Copy the text in each of the rows below line for line, keeping every word, symbol and break unchanged.

"""

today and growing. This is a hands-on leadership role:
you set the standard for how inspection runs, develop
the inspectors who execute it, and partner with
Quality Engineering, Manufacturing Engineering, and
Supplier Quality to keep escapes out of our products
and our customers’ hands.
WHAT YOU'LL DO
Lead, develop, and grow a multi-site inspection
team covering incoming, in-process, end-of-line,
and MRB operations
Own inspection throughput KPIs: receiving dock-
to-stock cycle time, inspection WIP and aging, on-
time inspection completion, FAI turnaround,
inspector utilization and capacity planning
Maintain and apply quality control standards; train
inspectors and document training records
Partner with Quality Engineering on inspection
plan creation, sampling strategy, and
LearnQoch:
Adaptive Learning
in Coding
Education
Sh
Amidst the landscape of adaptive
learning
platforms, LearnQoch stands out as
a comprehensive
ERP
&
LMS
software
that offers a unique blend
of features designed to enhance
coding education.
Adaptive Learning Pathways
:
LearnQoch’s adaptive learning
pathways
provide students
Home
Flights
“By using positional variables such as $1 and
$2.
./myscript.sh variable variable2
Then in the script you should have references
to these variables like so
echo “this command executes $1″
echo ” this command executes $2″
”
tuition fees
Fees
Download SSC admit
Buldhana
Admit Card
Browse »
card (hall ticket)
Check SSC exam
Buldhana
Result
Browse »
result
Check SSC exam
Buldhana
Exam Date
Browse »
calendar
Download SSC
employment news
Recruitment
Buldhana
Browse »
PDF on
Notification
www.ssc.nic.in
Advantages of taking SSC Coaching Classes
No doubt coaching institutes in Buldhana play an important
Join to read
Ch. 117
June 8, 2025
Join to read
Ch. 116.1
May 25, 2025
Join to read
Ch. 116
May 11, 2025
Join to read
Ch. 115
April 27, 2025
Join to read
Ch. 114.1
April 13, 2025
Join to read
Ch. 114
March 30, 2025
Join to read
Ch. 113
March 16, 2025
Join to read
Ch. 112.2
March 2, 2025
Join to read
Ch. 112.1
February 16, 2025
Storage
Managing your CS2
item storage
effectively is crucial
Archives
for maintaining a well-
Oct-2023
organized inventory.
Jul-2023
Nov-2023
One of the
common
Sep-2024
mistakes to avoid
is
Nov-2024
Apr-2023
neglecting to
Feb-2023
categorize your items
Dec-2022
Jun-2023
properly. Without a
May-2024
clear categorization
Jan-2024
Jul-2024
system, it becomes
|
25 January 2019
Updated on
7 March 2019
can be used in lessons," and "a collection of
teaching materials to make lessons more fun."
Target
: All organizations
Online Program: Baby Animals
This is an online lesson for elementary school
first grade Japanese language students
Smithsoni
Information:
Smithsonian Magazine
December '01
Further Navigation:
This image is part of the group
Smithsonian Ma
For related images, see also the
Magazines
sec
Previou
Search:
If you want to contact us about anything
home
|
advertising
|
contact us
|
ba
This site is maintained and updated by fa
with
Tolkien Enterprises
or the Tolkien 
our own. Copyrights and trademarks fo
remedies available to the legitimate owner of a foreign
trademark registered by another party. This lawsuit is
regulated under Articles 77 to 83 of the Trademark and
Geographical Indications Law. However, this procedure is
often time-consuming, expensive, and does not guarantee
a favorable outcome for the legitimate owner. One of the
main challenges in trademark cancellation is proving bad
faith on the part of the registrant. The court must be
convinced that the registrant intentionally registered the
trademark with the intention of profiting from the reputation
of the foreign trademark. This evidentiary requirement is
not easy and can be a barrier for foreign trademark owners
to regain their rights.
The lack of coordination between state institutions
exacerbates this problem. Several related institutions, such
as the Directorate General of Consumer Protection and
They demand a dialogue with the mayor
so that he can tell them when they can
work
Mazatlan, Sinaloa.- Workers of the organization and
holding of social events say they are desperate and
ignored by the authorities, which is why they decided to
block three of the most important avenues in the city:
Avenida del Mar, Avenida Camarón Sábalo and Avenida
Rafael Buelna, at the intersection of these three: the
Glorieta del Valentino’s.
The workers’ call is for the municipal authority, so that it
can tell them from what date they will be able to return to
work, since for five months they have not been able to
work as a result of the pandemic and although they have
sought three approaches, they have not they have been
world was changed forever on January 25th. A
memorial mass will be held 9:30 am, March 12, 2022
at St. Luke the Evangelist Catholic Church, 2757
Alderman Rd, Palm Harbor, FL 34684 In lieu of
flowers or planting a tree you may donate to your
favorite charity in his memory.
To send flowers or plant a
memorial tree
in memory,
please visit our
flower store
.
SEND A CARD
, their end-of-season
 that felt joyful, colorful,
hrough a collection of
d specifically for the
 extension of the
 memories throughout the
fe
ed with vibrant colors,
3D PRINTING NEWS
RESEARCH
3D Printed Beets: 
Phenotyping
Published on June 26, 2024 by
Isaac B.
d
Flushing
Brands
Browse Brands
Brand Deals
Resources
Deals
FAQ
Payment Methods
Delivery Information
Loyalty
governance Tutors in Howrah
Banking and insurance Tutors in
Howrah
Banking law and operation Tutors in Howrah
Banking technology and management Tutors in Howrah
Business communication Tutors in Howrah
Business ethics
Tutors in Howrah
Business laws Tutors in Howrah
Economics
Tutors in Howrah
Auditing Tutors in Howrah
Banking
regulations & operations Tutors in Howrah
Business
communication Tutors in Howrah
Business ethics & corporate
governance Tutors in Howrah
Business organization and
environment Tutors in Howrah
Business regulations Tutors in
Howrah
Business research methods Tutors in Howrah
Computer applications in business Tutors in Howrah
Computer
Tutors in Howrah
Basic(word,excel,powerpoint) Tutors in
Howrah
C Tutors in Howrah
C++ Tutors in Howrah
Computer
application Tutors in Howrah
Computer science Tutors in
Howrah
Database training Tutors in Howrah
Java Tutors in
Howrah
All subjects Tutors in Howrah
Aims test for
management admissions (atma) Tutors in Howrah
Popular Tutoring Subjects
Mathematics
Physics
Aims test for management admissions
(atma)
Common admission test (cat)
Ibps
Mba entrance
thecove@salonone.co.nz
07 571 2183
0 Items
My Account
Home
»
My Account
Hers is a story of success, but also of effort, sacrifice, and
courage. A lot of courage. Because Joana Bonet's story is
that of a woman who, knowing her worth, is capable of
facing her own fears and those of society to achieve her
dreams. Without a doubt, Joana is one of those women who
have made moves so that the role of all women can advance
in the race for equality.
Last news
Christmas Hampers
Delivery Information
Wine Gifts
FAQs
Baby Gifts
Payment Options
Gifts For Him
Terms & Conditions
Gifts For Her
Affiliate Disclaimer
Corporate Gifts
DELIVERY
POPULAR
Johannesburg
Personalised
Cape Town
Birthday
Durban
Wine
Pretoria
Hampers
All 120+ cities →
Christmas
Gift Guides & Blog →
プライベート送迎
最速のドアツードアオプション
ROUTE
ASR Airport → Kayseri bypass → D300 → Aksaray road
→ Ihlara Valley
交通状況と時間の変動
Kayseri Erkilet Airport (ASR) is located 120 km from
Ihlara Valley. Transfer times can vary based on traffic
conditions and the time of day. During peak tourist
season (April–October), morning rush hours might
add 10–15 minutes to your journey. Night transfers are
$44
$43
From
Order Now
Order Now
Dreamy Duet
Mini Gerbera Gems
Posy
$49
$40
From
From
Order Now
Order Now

"""

ANSWER BOX -
today and growing. This is a hands-on leadership role:
you set the standard for how inspection runs, develop
the inspectors who execute it, and partner with
Quality Engineering, Manufacturing Engineering, and
Supplier Quality to keep escapes out of our products
and our customers’ hands.
WHAT YOU'LL DO
Lead, develop, and grow a multi-site inspection
team covering incoming, in-process, end-of-line,
and MRB operations
Own inspection throughput KPIs: receiving dock-
to-stock cycle time, inspection WIP and aging, on-
time inspection completion, FAI turnaround,
inspector utilization and capacity planning
Maintain and apply quality control standards; train
inspectors and document training records
Partner with Quality Engineering on inspection
plan creation, sampling strategy, and
LearnQoch:
Adaptive Learning
in Coding
Education
Sh
Amidst the landscape of adaptive
learning
platforms, LearnQoch stands out as
a comprehensive
ERP
&
LMS
software
that offers a unique blend
of features designed to enhance
coding education.
Adaptive Learning Pathways
:
LearnQoch’s adaptive learning
pathways
provide students
Home
Flights
“By using positional variables such as $1 and
$2.
./myscript.sh variable variable2
Then in the script you should have references
to these variables like so
echo “this command executes $1″
echo ” this command executes $2″
”
tuition fees
Fees
Download SSC admit
Buldhana
Admit Card
Browse »
card (hall ticket)
Check SSC exam
Buldhana
Result
Browse »
result
Check SSC exam
Buldhana
Exam Date
Browse »
calendar
Download SSC
employment news
Recruitment
Buldhana
Browse »
PDF on
Notification
www.ssc.nic.in
Advantages of taking SSC Coaching Classes
No doubt coaching institutes in Buldhana play an important
Join to read
Ch. 117
June 8, 2025
Join to read
Ch. 116.1
May 25, 2025
Join to read
Ch. 116
May 11, 2025
Join to read
Ch. 115
April 27, 2025
Join to read
Ch. 114.1
April 13, 2025
Join to read
Ch. 114
March 30, 2025
Join to read
Ch. 113
March 16, 2025
Join to read
Ch. 112.2
March 2, 2025
Join to read
Ch. 112.1
February 16, 2025
Storage
Managing your CS2
item storage
effectively is crucial
Archives
for maintaining a well-
Oct-2023
organized inventory.
Jul-2023
Nov-2023
One of the
common
Sep-2024
mistakes to avoid
is
Nov-2024
Apr-2023
neglecting to
Feb-2023
categorize your items
Dec-2022
Jun-2023
properly. Without a
May-2024
clear categorization
Jan-2024
Jul-2024
system, it becomes
|
25 January 2019
Updated on
7 March 2019
can be used in lessons," and "a collection of
teaching materials to make lessons more fun."
Target
: All organizations
Online Program: Baby Animals
This is an online lesson for elementary school
first grade Japanese language students
Smithsoni
Information:
Smithsonian Magazine
December '01
Further Navigation:
This image is part of the group
Smithsonian Ma
For related images, see also the
Magazines
sec
Previou
Search:
If you want to contact us about anything
home
|
advertising
|
contact us
|
ba
This site is maintained and updated by fa
with
Tolkien Enterprises
or the Tolkien 
our own. Copyrights and trademarks fo
remedies available to the legitimate owner of a foreign
trademark registered by another party. This lawsuit is
regulated under Articles 77 to 83 of the Trademark and
Geographical Indications Law. However, this procedure is
often time-consuming, expensive, and does not guarantee
a favorable outcome for the legitimate owner. One of the
main challenges in trademark cancellation is proving bad
faith on the part of the registrant. The court must be
convinced that the registrant intentionally registered the
trademark with the intention of profiting from the reputation
of the foreign trademark. This evidentiary requirement is
not easy and can be a barrier for foreign trademark owners
to regain their rights.
The lack of coordination between state institutions
exacerbates this problem. Several related institutions, such
as the Directorate General of Consumer Protection and
They demand a dialogue with the mayor
so that he can tell them when they can
work
Mazatlan, Sinaloa.- Workers of the organization and
holding of social events say they are desperate and
ignored by the authorities, which is why they decided to
block three of the most important avenues in the city:
Avenida del Mar, Avenida Camarón Sábalo and Avenida
Rafael Buelna, at the intersection of these three: the
Glorieta del Valentino’s.
The workers’ call is for the municipal authority, so that it
can tell them from what date they will be able to return to
work, since for five months they have not been able to
work as a result of the pandemic and although they have
sought three approaches, they have not they have been
world was changed forever on January 25th. A
memorial mass will be held 9:30 am, March 12, 2022
at St. Luke the Evangelist Catholic Church, 2757
Alderman Rd, Palm Harbor, FL 34684 In lieu of
flowers or planting a tree you may donate to your
favorite charity in his memory.
To send flowers or plant a
memorial tree
in memory,
please visit our
flower store
.
SEND A CARD
, their end-of-season
 that felt joyful, colorful,
hrough a collection of
d specifically for the
 extension of the
 memories throughout the
fe
ed with vibrant colors,
3D PRINTING NEWS
RESEARCH
3D Printed Beets: 
Phenotyping
Published on June 26, 2024 by
Isaac B.
d
Flushing
Brands
Browse Brands
Brand Deals
Resources
Deals
FAQ
Payment Methods
Delivery Information
Loyalty
governance Tutors in Howrah
Banking and insurance Tutors in
Howrah
Banking law and operation Tutors in Howrah
Banking technology and management Tutors in Howrah
Business communication Tutors in Howrah
Business ethics
Tutors in Howrah
Business laws Tutors in Howrah
Economics
Tutors in Howrah
Auditing Tutors in Howrah
Banking
regulations & operations Tutors in Howrah
Business
communication Tutors in Howrah
Business ethics & corporate
governance Tutors in Howrah
Business organization and
environment Tutors in Howrah
Business regulations Tutors in
Howrah
Business research methods Tutors in Howrah
Computer applications in business Tutors in Howrah
Computer
Tutors in Howrah
Basic(word,excel,powerpoint) Tutors in
Howrah
C Tutors in Howrah
C++ Tutors in Howrah
Computer
application Tutors in Howrah
Computer science Tutors in
Howrah
Database training Tutors in Howrah
Java Tutors in
Howrah
All subjects Tutors in Howrah
Aims test for
management admissions (atma) Tutors in Howrah
Popular Tutoring Subjects
Mathematics
Physics
Aims test for management admissions
(atma)
Common admission test (cat)
Ibps
Mba entrance
thecove@salonone.co.nz
07 571 2183
0 Items
My Account
Home
»
My Account
Hers is a story of success, but also of effort, sacrifice, and
courage. A lot of courage. Because Joana Bonet's story is
that of a woman who, knowing her worth, is capable of
facing her own fears and those of society to achieve her
dreams. Without a doubt, Joana is one of those women who
have made moves so that the role of all women can advance
in the race for equality.
Last news
Christmas Hampers
Delivery Information
Wine Gifts
FAQs
Baby Gifts
Payment Options
Gifts For Him
Terms & Conditions
Gifts For Her
Affiliate Disclaimer
Corporate Gifts
DELIVERY
POPULAR
Johannesburg
Personalised
Cape Town
Birthday
Durban
Wine
Pretoria
Hampers
All 120+ cities →
Christmas
Gift Guides & Blog →
プライベート送迎
最速のドアツードアオプション
ROUTE
ASR Airport → Kayseri bypass → D300 → Aksaray road
→ Ihlara Valley
交通状況と時間の変動
Kayseri Erkilet Airport (ASR) is located 120 km from
Ihlara Valley. Transfer times can vary based on traffic
conditions and the time of day. During peak tourist
season (April–October), morning rush hours might
add 10–15 minutes to your journey. Night transfers are
$44
$43
From
Order Now
Order Now
Dreamy Duet
Mini Gerbera Gems
Posy
$49
$40
From
From
Order Now
Order Now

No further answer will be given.